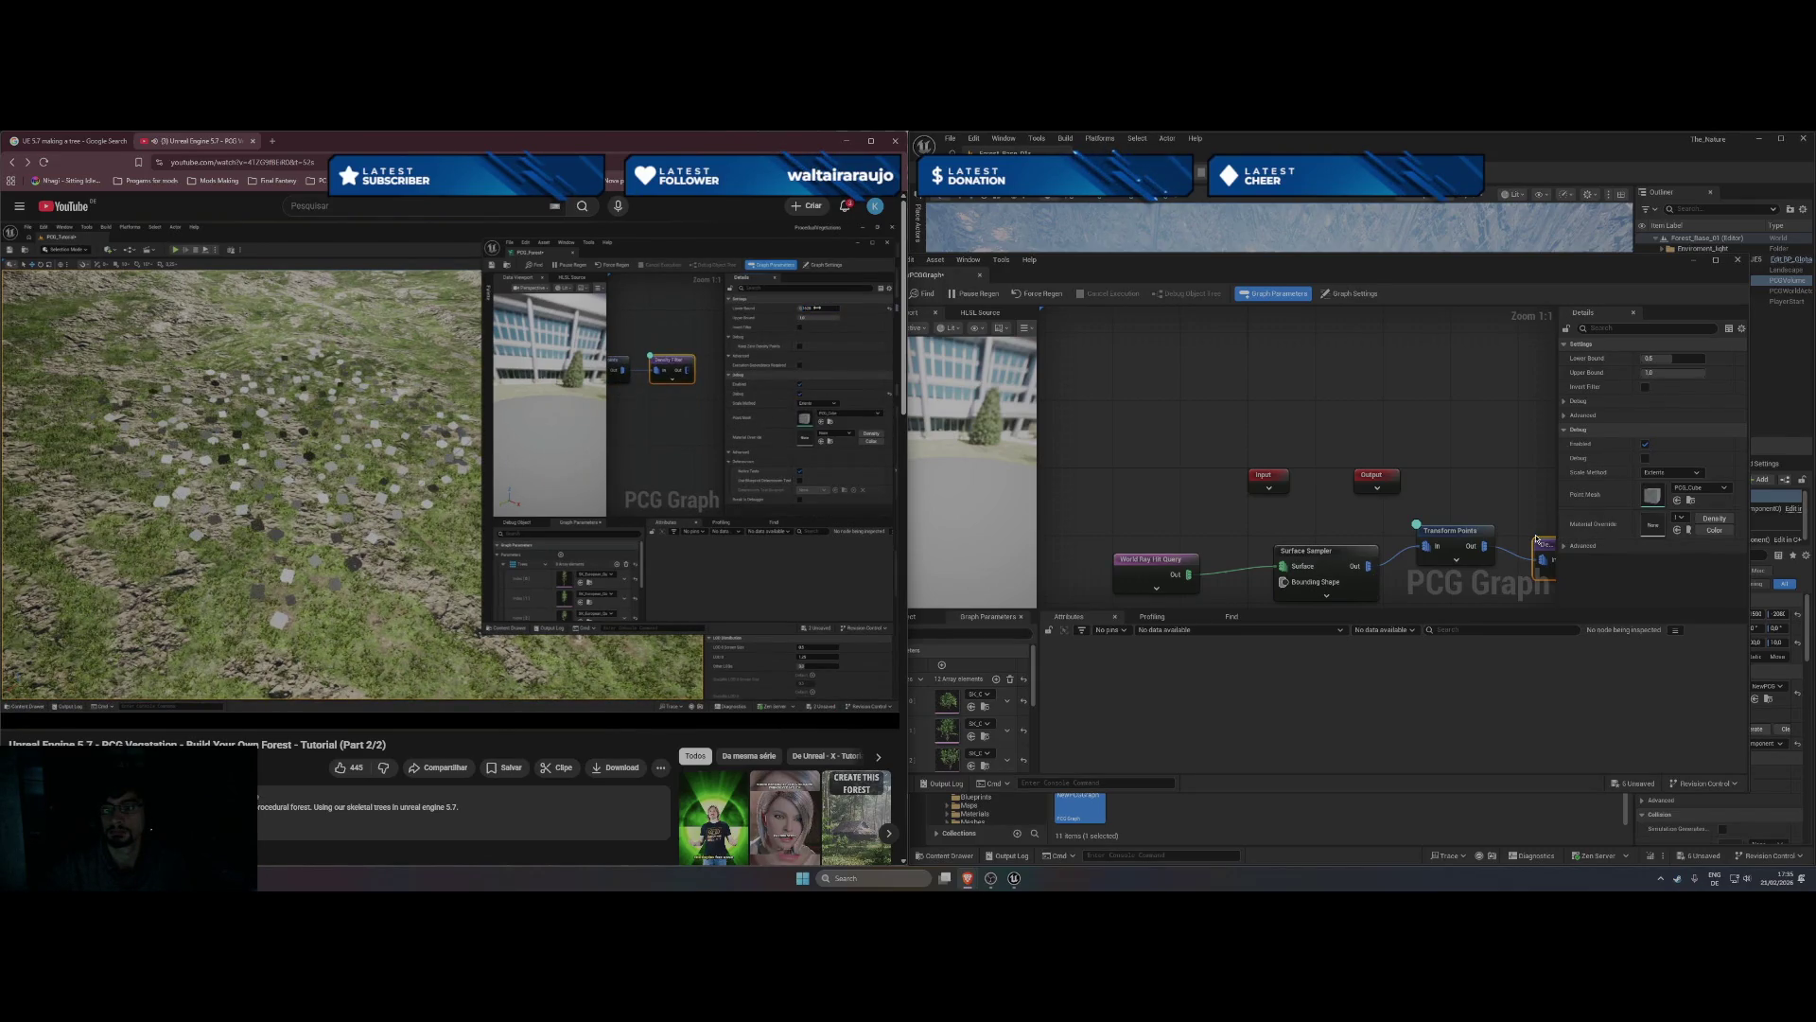
- Set the Density Filter's Lower Bound to 0.3 and adjust its Upper Bound
{"action": "left_click", "coordinate": [1473, 535]}
{"action": "left_click", "coordinate": [1473, 535]}
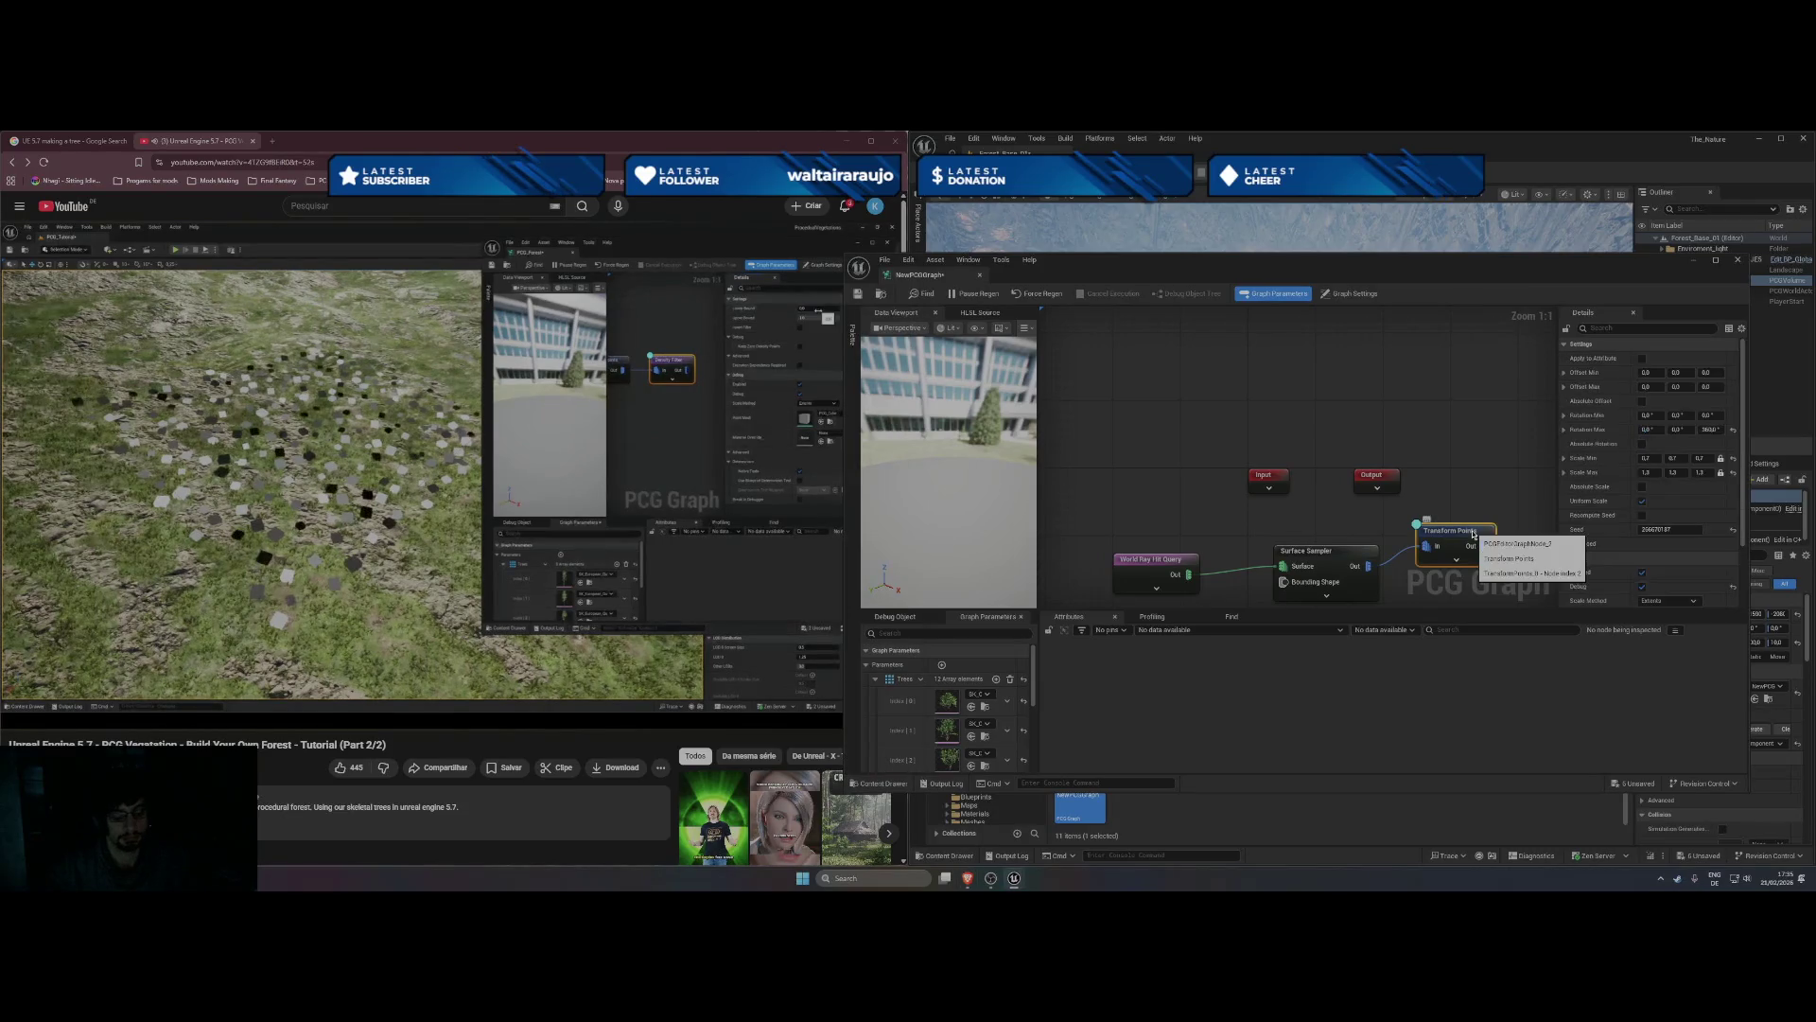
{"action": "left_click", "coordinate": [1551, 546]}
{"action": "mouse_move", "coordinate": [1469, 269]}
{"action": "left_mouse_down"}
{"action": "mouse_move", "coordinate": [914, 416]}
{"action": "mouse_move", "coordinate": [1481, 246]}
{"action": "left_mouse_up"}
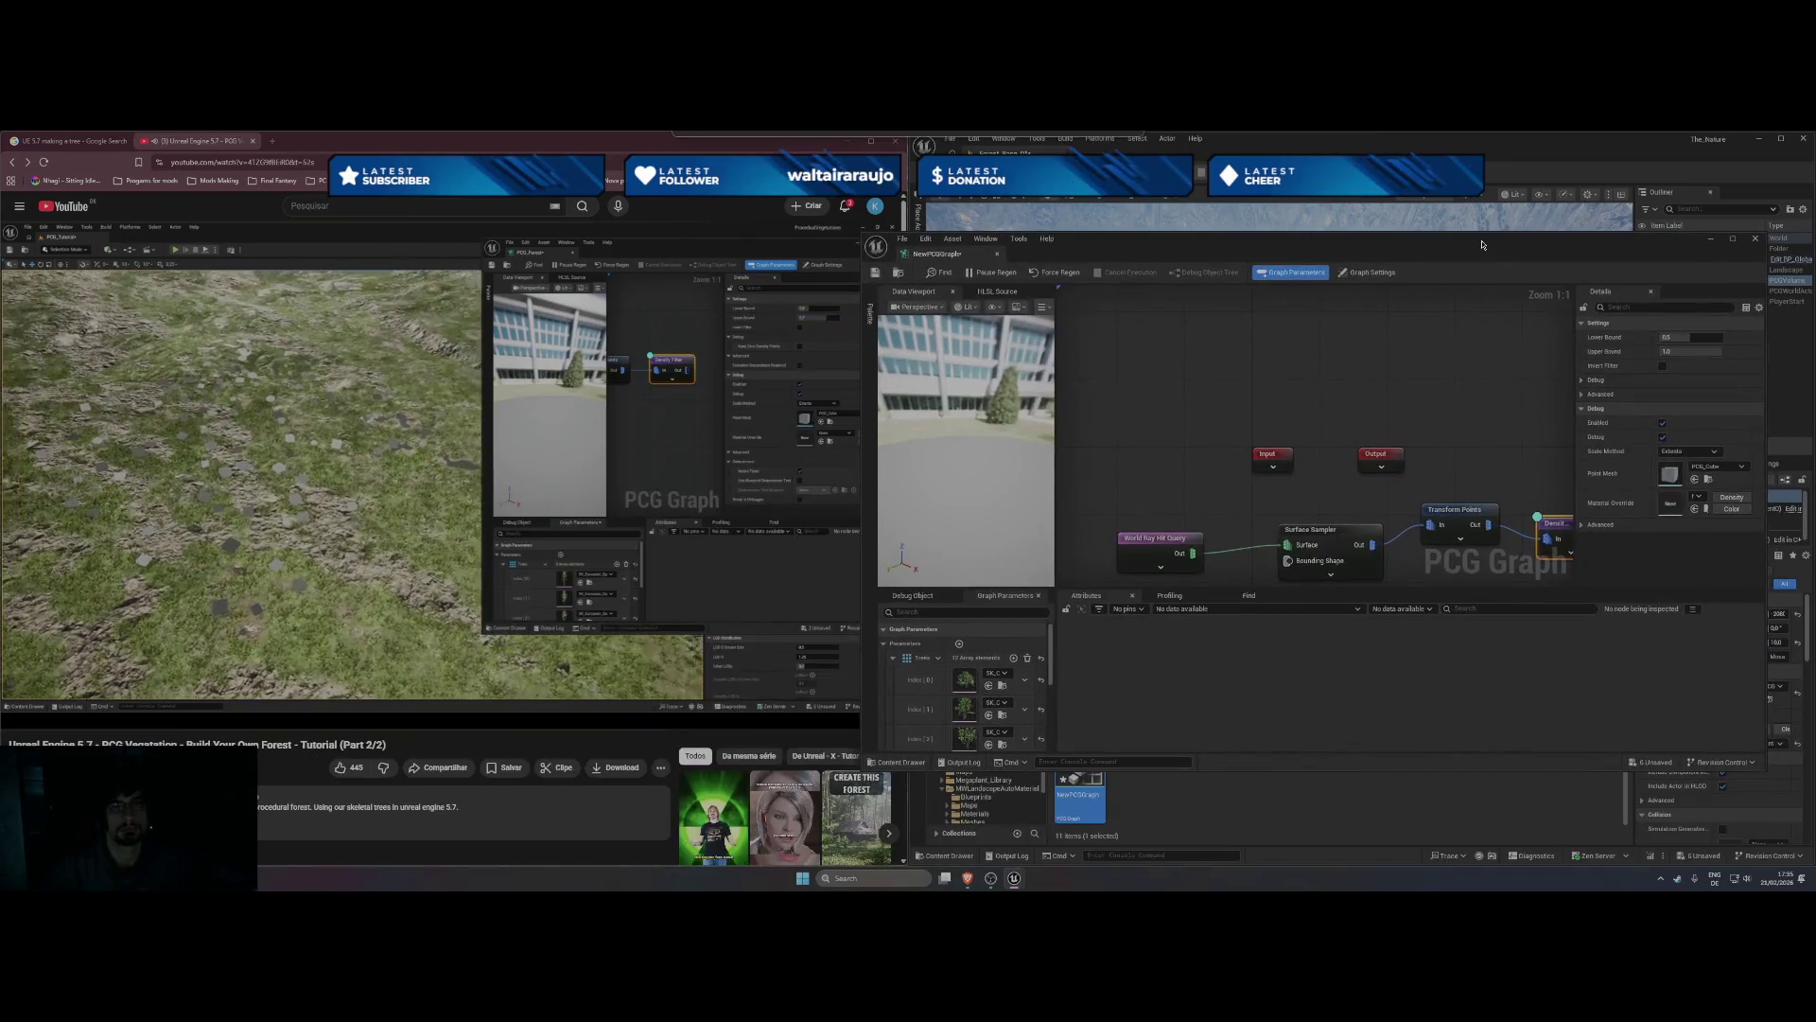
{"action": "left_click", "coordinate": [1694, 338]}
{"action": "type", "text": "0"}
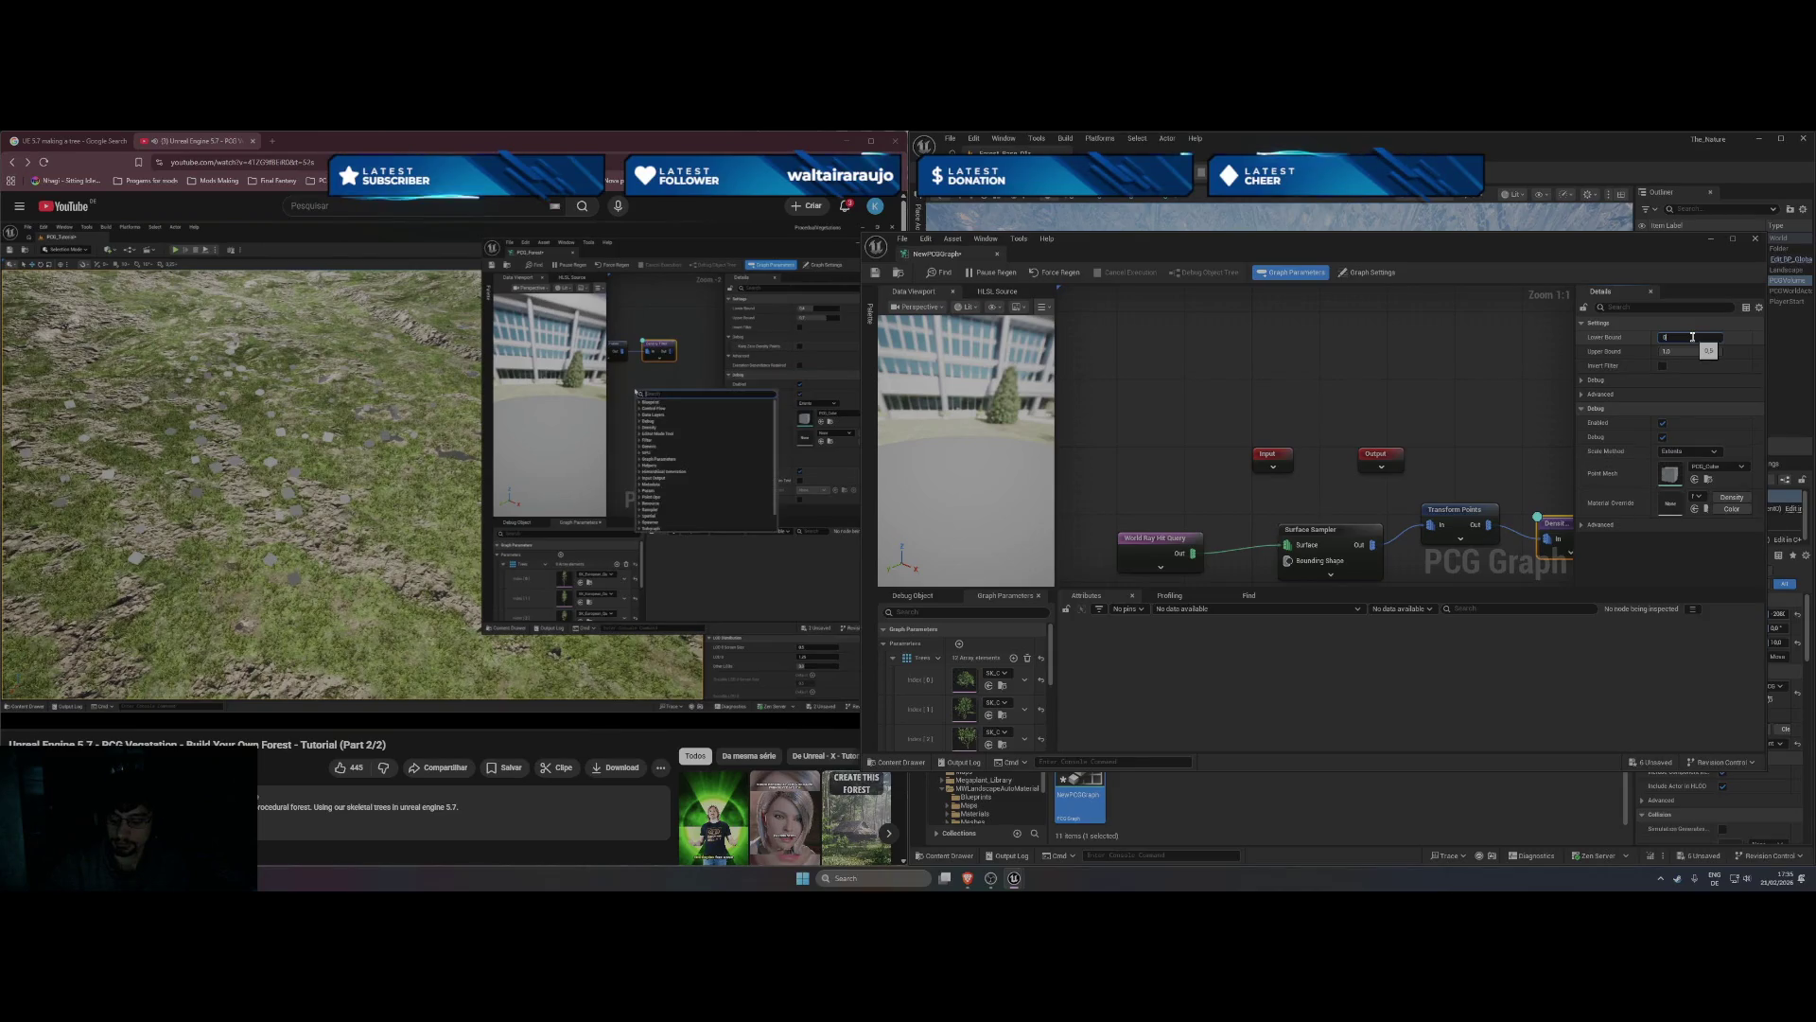
{"action": "type", "text": ".3"}
{"action": "left_click", "coordinate": [1694, 352]}
{"action": "type", "text": "0"}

+ + +

* [About this task] Take from the material every line that holds "coordinate".

* [Reply to the exercise]
{"action": "left_click", "coordinate": [1473, 535]}
{"action": "left_click", "coordinate": [1473, 535]}
{"action": "left_click", "coordinate": [1551, 546]}
{"action": "mouse_move", "coordinate": [1469, 269]}
{"action": "mouse_move", "coordinate": [914, 416]}
{"action": "mouse_move", "coordinate": [1481, 246]}
{"action": "left_click", "coordinate": [1694, 338]}
{"action": "left_click", "coordinate": [1694, 352]}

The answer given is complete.